L’attuale industria dello sci, per realizzare i suoi piani industriali richiede sempre più ingenti finanziamenti che rischiano di ingessare se non di soffocare l’impresa alpina locale. La scelta dei grandi investimenti ha cancellato la flessibilità e le peculiarità dell’impresa locale del passato, imbrigliandone le potenzialità e costringendola ad una continua lotta nel reperimento di nuovi fondi. La trasformazione dell’impresa familiare in grandi strutture ha cancellato le tradizionali caratteristiche che la contraddistinguevano e, in passato, la rendevano vincente. Soprattutto ha aumentato il rischio che nelle successioni molte di queste vengano trasformate in società di capitale destinate a finire in mano a multinazionali.

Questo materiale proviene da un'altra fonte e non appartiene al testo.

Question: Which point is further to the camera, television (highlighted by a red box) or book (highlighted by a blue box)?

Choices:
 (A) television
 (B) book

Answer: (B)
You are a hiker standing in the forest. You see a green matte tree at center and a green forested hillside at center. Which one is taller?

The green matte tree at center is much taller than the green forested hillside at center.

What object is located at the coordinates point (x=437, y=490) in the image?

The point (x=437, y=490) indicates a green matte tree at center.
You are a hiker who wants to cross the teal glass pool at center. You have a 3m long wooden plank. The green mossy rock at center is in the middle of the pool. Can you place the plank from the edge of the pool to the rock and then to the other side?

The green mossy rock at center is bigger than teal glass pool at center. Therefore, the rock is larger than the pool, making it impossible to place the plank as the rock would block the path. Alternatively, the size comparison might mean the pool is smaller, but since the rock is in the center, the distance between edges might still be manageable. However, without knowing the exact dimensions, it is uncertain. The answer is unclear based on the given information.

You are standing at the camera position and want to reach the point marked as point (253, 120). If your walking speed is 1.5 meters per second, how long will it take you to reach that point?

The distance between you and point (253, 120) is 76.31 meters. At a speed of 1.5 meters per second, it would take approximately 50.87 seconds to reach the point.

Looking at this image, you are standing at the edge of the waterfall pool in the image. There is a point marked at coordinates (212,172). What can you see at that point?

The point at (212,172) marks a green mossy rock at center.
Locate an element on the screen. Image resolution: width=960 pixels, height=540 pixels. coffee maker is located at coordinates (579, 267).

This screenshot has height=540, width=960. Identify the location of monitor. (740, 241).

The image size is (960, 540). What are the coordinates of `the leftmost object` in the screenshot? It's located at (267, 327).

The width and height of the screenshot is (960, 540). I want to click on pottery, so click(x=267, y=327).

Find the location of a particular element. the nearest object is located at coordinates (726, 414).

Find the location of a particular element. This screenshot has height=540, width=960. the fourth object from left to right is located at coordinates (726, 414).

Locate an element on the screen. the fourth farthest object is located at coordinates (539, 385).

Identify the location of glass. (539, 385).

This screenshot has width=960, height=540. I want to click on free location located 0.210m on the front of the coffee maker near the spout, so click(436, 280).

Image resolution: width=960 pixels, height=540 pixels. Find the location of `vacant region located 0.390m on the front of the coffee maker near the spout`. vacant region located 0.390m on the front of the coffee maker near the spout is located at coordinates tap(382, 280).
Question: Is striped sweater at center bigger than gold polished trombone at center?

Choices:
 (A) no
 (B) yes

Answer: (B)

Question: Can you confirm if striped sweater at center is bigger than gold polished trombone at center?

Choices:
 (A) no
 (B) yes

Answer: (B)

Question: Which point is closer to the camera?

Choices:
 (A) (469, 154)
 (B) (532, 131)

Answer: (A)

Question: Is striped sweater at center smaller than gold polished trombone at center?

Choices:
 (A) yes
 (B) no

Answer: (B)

Senza nulle togliere alle grandi aziende di punta che nella categoria più alta sono necessarie poiché offrono alta qualità e buoni posti di lavoro, occorre prestare più attenzione alle aziende tipiche locali a gestione familiare ed è evidente che occorre una correzione globale del settore e dirottare gli investimenti sul turismo dolce. Secondo Legambiente, dovranno essere sospese tutte le decisioni che potrebbero comportare modificazioni irreversibili degli ambienti naturali o un ulteriore irrigidimento delle potenzialità di uso delle infrastrutture. Saranno da riconsiderare le risposte di adattamento concentrate quasi esclusivamente sull’innevamento artificiale, poiché è dimostrato che sono efficaci solo nel breve termine. Più in generale sarà da riconsiderare l’aiuto dell’intervento pubblico considerato che l’impresa privata dovrebbe ricevere un sostegno da parte dello Stato unicamente a condizione che tale sostegno sia finalizzato a una futura ripresa economica del soggetto beneficiario.